Cette partie historique est le travail (conséquent !) d’un lecteur du site Christian DEVOT (alias « Wardenclyffe »). Fort de sa connaissance de la langue allemande et passionné (entre autres) de K75, il s’est proposé de compiler toute une série d’articles de la revue Motorrad parus au cours de la vie de cette moto. Vous trouverez ainsi beaucoup d’éléments sur la genèse de cette fabuleuse machine. 

De 1985 à 1996, c’est à dire durant toute la présence de la K 75 sur le marché, pas moins de 17 numéros du magazine allemand Motorrad ont parlé de la moto, de ses modèles et de son évolution, et l’ont soumise à des tests sur longues distances et à des essais comparatifs.
C’est donc le regard de journalistes et essayeurs allemands sur une production de leur grande marque nationale que nous allons résumer ici, au fil des articles publiés par le magazine. Cette revue de presse permet de situer la K 75 dans son contexte au cours des années, telle qu’elle a été perçue, appréciée, critiquée, face à ses concurrentes, et finalement de voir à l’œuvre une façon de penser spécifiquement germanique : soucieuse d’exactitude, d’analyse reposant sur des faits et des chiffres tangibles, maîtrisant ses passions avec un parti-pris d’objectivité qui donne encore plus de force à ses enthousiasmes… et ses déceptions.
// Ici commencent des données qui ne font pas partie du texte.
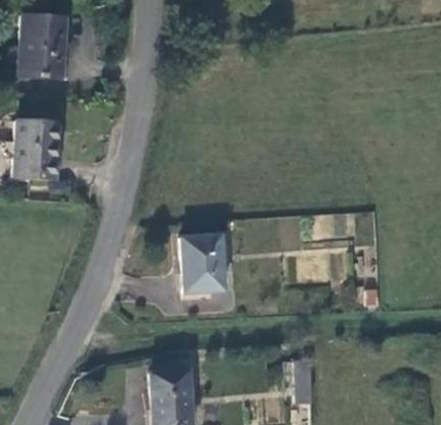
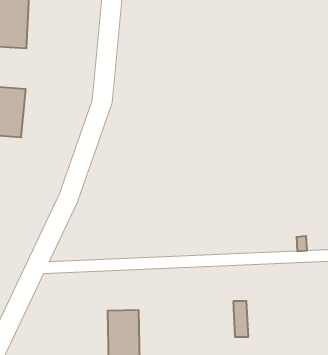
building: [180,235,224,296] -> none

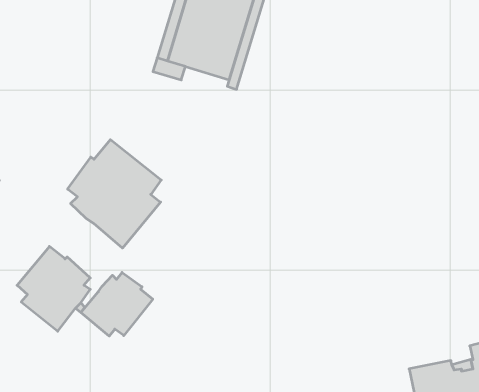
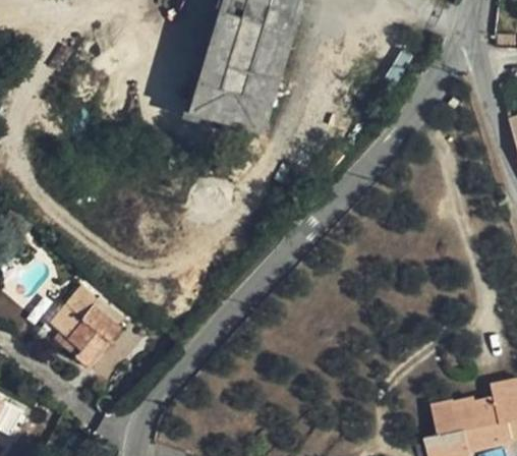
building: [68,140,161,248] -> none
building: [81,272,153,336] -> none

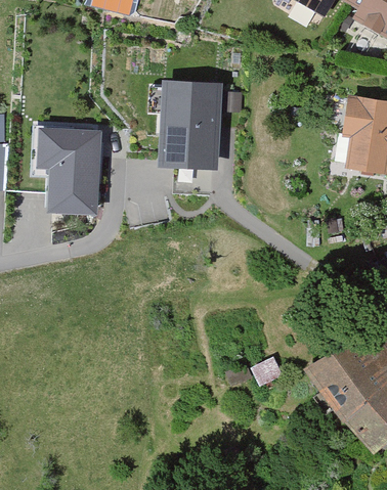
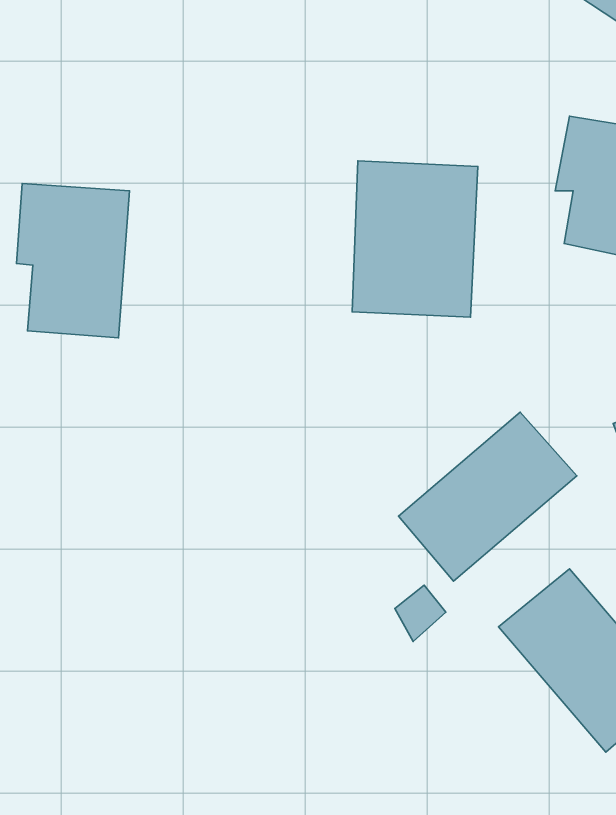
building: [155,83,225,171] -> [352,161,478,317]
building: none -> [399,412,577,581]

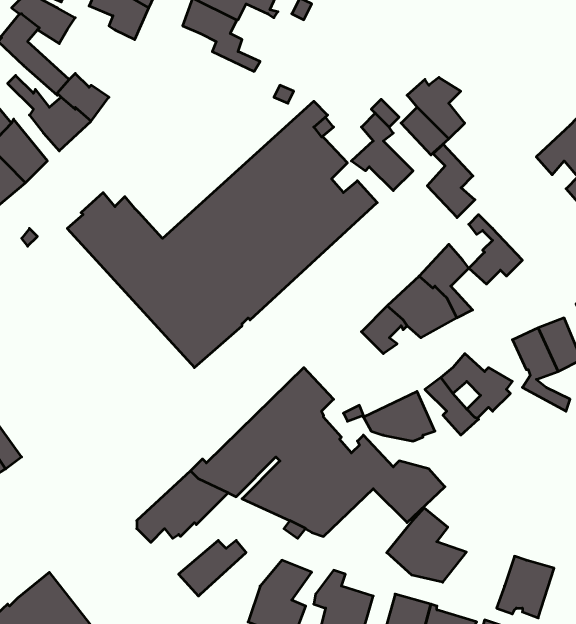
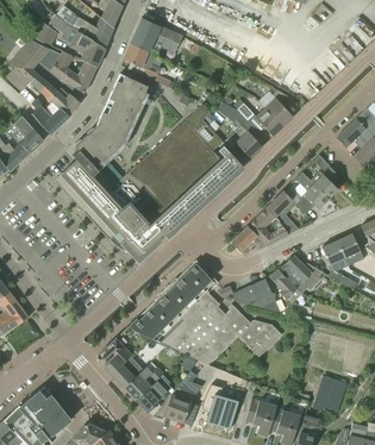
building: none -> [50,50,95,93]
building: none -> [71,73,148,168]
building: [427,144,475,218] -> [310,155,338,199]
building: [387,508,466,582] -> none
building: none -> [105,356,145,387]
building: none -> [135,374,170,412]

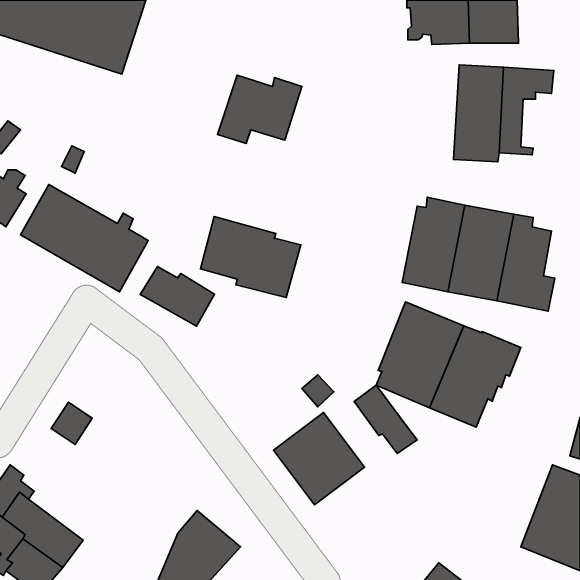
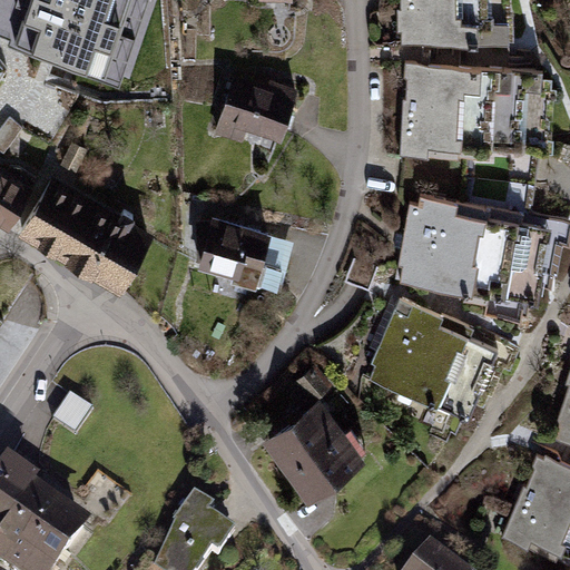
building: none -> [397,62,449,158]
building: [140,266,215,326] -> none
building: [354,385,417,453] -> none

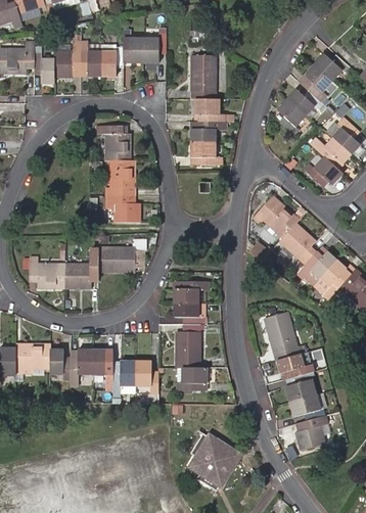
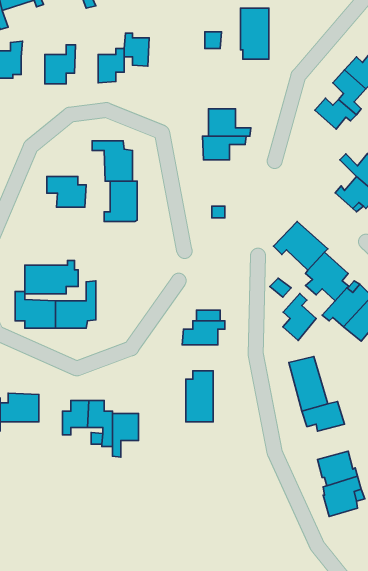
building: [143,32,166,61] -> none
building: [80,41,100,76] -> none
building: [34,53,54,83] -> none
building: [190,54,215,98] -> [240,8,269,59]
building: [278,99,306,135] -> none
building: [191,142,220,165] -> none
building: [105,195,139,222] -> [47,176,86,207]
building: [98,242,144,271] -> [25,261,78,294]
building: none -> [283,294,316,341]
building: [173,301,203,324] -> none
building: [49,348,70,379] -> none
building: [135,361,157,390] -> none
building: [177,368,205,389] -> none
building: [285,370,316,401] -> none
building: [190,432,240,491] -> none

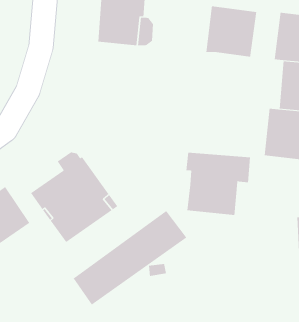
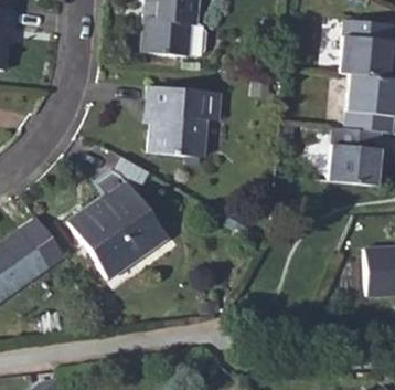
building: [206,6,257,57] -> none
building: [186,152,251,215] -> [148,86,221,157]
building: [73,210,187,305] -> none

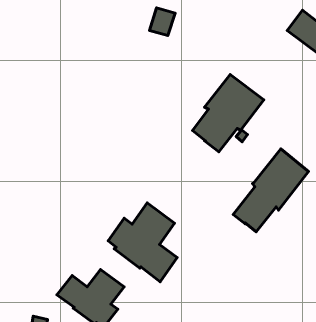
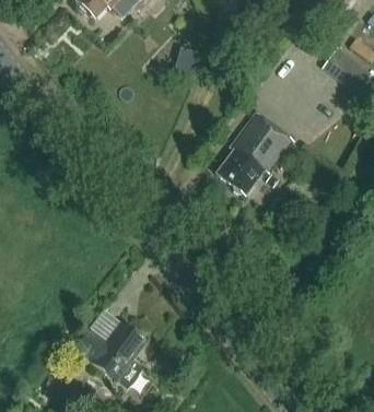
building: [233,149,308,232] -> none
building: [108,203,177,282] -> none

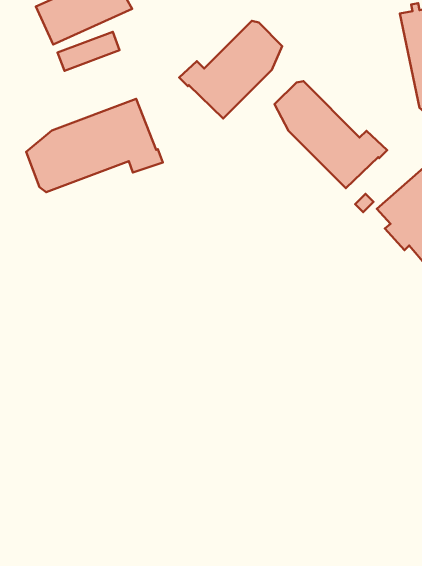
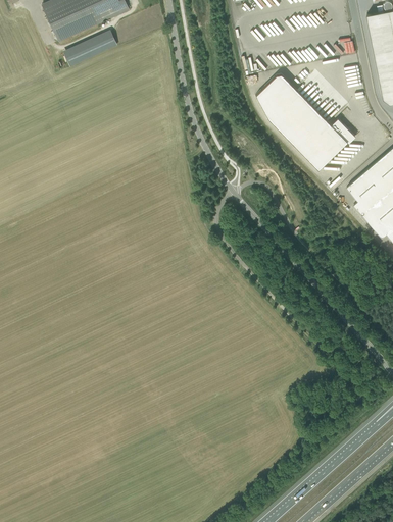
building: [179,21,282,119] -> none
building: [26,99,163,192] -> none

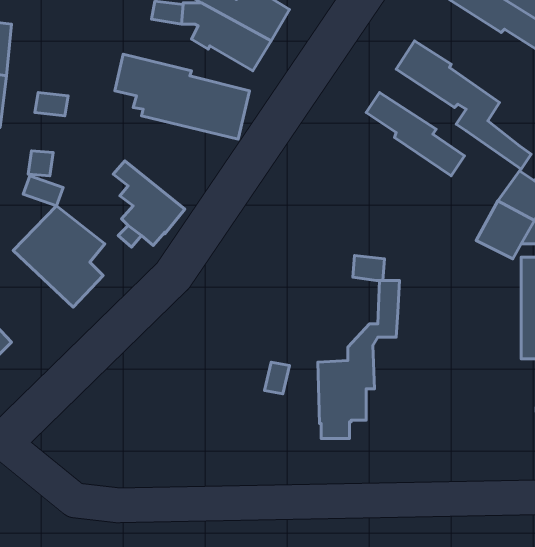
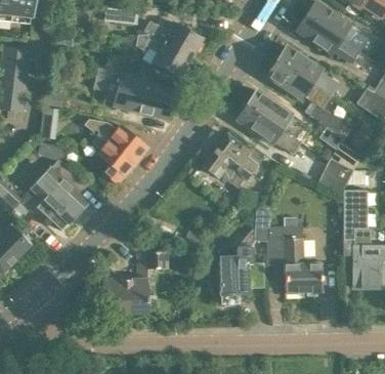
building: none -> [277,45,338,96]
building: none -> [237,102,300,154]
building: none -> [83,119,147,162]
building: none -> [203,134,260,189]
building: none -> [265,225,322,292]
building: none -> [100,251,165,313]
Pourquoi Motorrad ? Parce que ce magazine a été en Allemagne ce qu’a été Moto-Revue en France. Le premier est né en 1903, le second en 1913. Dans les années cinquante, quand l’Europe se reconstruit et que peu à peu, les temps modernes se dessinent, ce sont les revues des passionnés de moto de part et d’autre du Rhin, à une époque où pas une japonaise n’a débarqué en Europe, où la moto est d’abord un moyen de transport utilitaire, où les marques nationales se frottent à la seule concurrence des pays voisins, mais où l’esprit de compétition est bien présent sur les circuits. Motorrad est donc le magazine historique en Allemagne, tirant à 30 000 exemplaires dans ses années noires entre 1950 et 1960 (quand les Allemands abandonnent leur moto pour s’acheter une voiture), avant de bondir jusqu’à 250 000 exemplaires en 1976. Il faut dire qu’en 1969, les Honda 750 quatre-cylindres ont fait leur apparition, et que le film Easy Rider a marqué les esprits de toute une génération.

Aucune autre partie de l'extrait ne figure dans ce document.